Editors Working With Writers—the Power of Mutual Enthusiasm

By Jack Limpert

Last week Bill O’Sullivan had five tips for editors on working with writers, and this was my favorite:

2. A compliment goes a long way. After a session of questions, suggestions, and proposed fixes, an  editor might expect to hear the writer say, “I’ll get right on it.” But at least as often the response is “Was there anything you liked about the piece?” It’s amazing how well “nice job” can grease the wheels—better yet, pick out something more specific: maybe the writer’s knack for catchy subheads or an overall strong structure. I’ve received heartfelt thank-you notes for something as simple as that. And because it’s easy to forget, I always make sure to lead with the compliment.”

Alan Halpern, the longtime editor of Philadelphia magazine, understood the power of that kind of positive thinking. Alan created the first really good city magazine, and back in the 1970s I found out one of the reasons why his writers loved him: If Alan read your piece and it was pretty good, he’d say “Terrific.” If it was better than pretty good, he’d say, “Terrific, terrific.” What his writers really worked for was “Terrific, terrific, terrific.” The three meant you’d nailed it.

I had a young articles editor back then who’d started out as a copy editor and never had been a writer. One day she was talking on the phone to one of our writers and after she hung up she almost shouted, “Dumb beast.” She was gone within three months—she needed to get some experience as a writer to realize how hard writing can be and to understand how damaging an editor can be.

My editing approach was to rarely change the writer’s language. I did a lot of pruning—I liked to think I was taking a piece that was going 50 or 60 miles an hour and speeding it up for the reader to maybe 70. Most writers seemed to live with that—the cuts could be explained by the space available for the story, where changing the writer’s words was more personal.

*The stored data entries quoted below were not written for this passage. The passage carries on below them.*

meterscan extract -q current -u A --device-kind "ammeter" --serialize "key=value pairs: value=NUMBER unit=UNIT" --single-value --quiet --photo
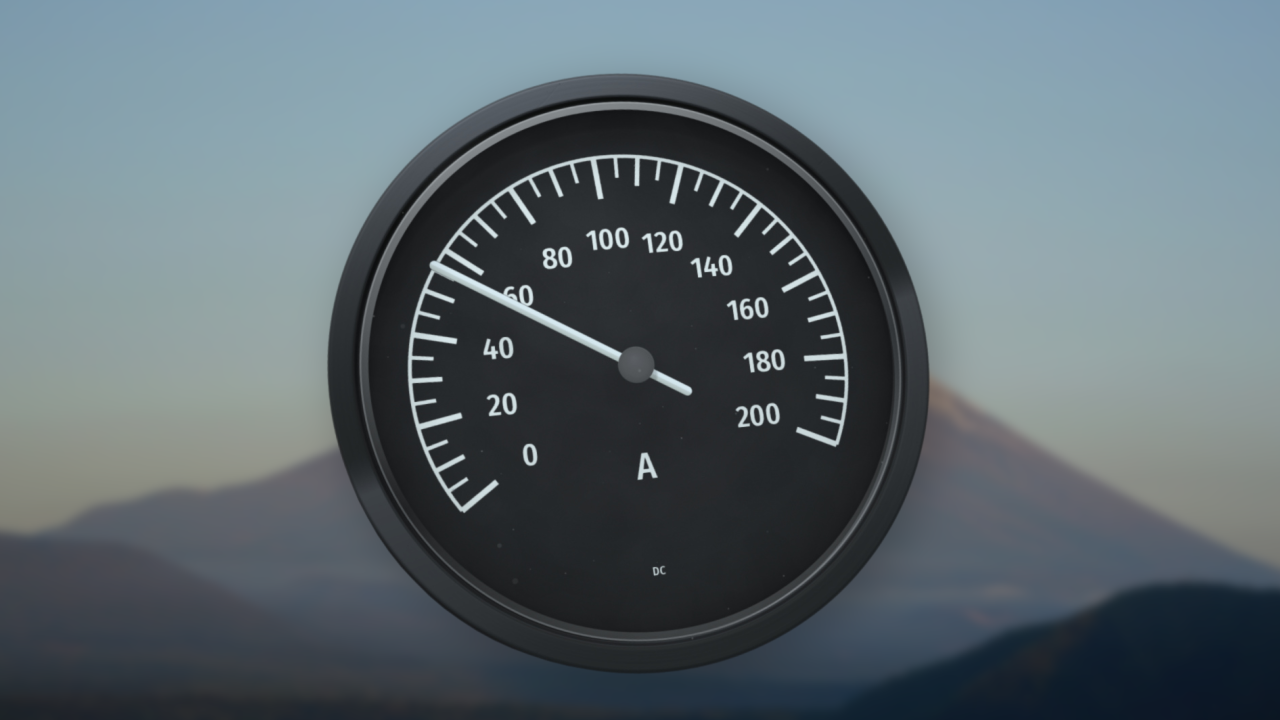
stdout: value=55 unit=A
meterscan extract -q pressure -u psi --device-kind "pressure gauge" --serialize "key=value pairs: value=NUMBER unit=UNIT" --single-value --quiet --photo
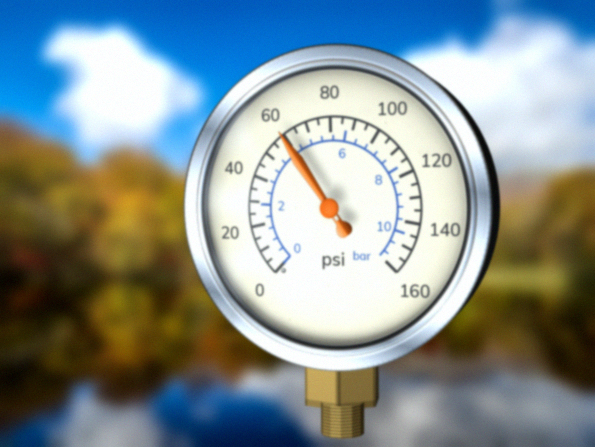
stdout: value=60 unit=psi
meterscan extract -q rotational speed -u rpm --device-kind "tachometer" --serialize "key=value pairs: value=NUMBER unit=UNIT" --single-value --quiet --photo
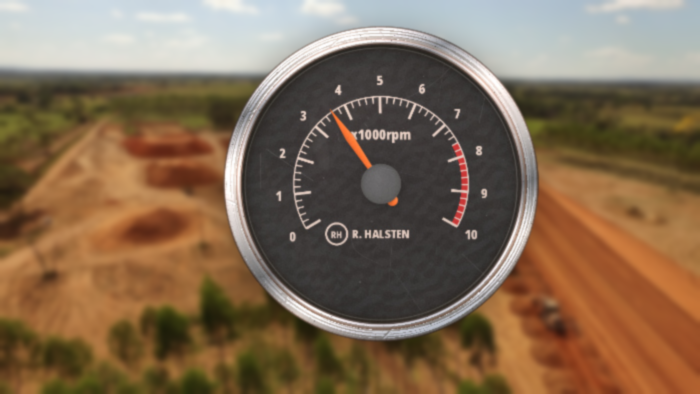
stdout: value=3600 unit=rpm
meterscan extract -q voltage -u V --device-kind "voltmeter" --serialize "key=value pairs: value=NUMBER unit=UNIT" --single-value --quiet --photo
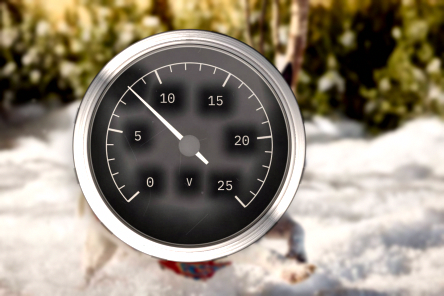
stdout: value=8 unit=V
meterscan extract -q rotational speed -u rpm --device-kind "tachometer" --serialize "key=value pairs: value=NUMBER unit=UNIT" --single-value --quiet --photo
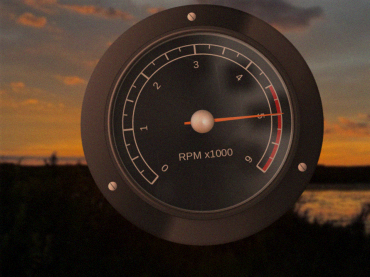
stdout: value=5000 unit=rpm
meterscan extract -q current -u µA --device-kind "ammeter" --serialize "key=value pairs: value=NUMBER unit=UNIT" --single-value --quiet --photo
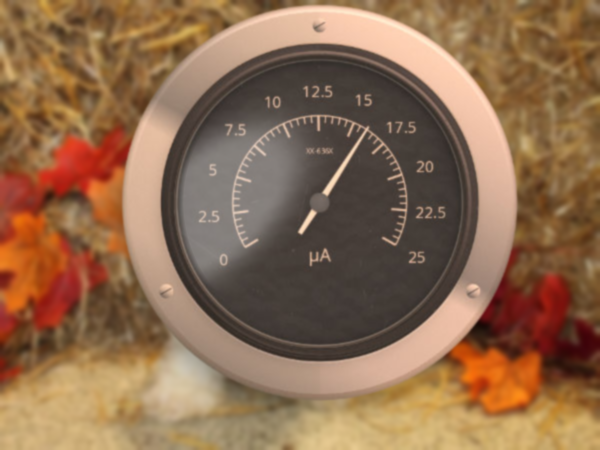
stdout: value=16 unit=µA
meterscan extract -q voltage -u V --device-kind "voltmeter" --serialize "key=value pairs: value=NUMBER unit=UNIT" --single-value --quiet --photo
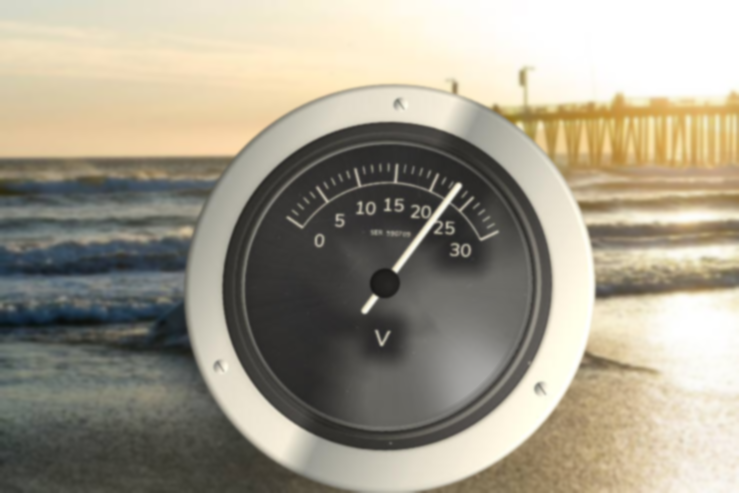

I always thought the editor-writer relationship had to come down to mutual enthusiasm. When a writer suggested a story that seemed interesting, the next step was to talk for 20 minutes about the story, what kind of research and reporting, the time involved, what the headline might be. What we came up with wasn’t set in stone—it could be changed as the story progressed—but we started out with both of us enthusiastic about where the story was going and what it could be.